I think there is more in the "quest" discussions than you are allowing for here, but I still generally agree with you. My reading and play of 4e is heavily influenced by World & Monsters, which was the first 4e book I read, in my view one of the best GM-side books that has ever been produced for D&D, and which deals much more with the "story" (and how mechanics feed into story) rather than the tactical side of constructing encounters.
we will disagree on the impact which the default color/fluff has on play. While it is an arena that Narrativist players will find room for rather simplistic theses, its presence removes the impetus for the GM player to engage in any deeper thematic play.
I certainly agree that 4e is narrativistically light. I think it's an impediment in the Forge discussion of narrativism that it defaults to a presentation of narrativism as heavy and thematically avant-garde. (Though Edwards correctly recognises that The Dying Earth supports narrativist play, though it is clearly much more light-hearted and superficial than, say, My Life With Master.)
Good heavens! Why would that be an impediment to Narrativist play? What about it prevents the DM/players from presenting dramatic theses and challenging them? Nothing that I can see. Narrativism lives in the color, not the X's and O's of the tactical game.
I was reading colour as "mere colour". If the colour feeds into the resolution - either by interfacing with the mechanics, and/or by shaping the narration of the consequences of success/failure - then I agree with you.

● **STORED DATA**:
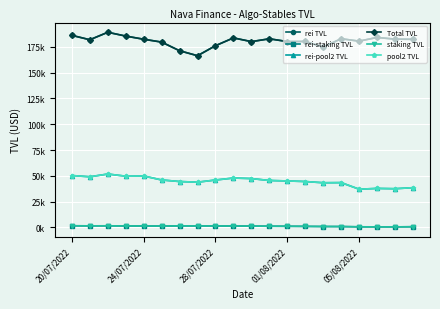

Does the chart have visible grid lines?

Yes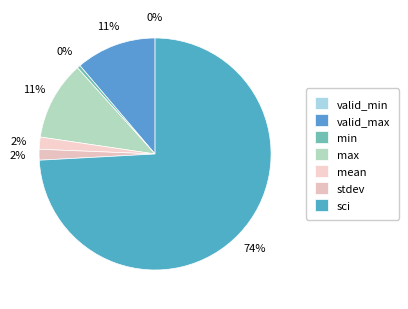

What is the largest slice in the pie chart?

sci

● **ABOUT THIS EXERCISE**:
Return the whole discussion of narrativism in 4e, word for word. This data has no connection to the discussion of narrativism in 4e.

● **SOLUTION**:
I think there is more in the "quest" discussions than you are allowing for here, but I still generally agree with you. My reading and play of 4e is heavily influenced by World & Monsters, which was the first 4e book I read, in my view one of the best GM-side books that has ever been produced for D&D, and which deals much more with the "story" (and how mechanics feed into story) rather than the tactical side of constructing encounters.
we will disagree on the impact which the default color/fluff has on play. While it is an arena that Narrativist players will find room for rather simplistic theses, its presence removes the impetus for the GM player to engage in any deeper thematic play.
I certainly agree that 4e is narrativistically light. I think it's an impediment in the Forge discussion of narrativism that it defaults to a presentation of narrativism as heavy and thematically avant-garde. (Though Edwards correctly recognises that The Dying Earth supports narrativist play, though it is clearly much more light-hearted and superficial than, say, My Life With Master.)
Good heavens! Why would that be an impediment to Narrativist play? What about it prevents the DM/players from presenting dramatic theses and challenging them? Nothing that I can see. Narrativism lives in the color, not the X's and O's of the tactical game.
I was reading colour as "mere colour". If the colour feeds into the resolution - either by interfacing with the mechanics, and/or by shaping the narration of the consequences of success/failure - then I agree with you.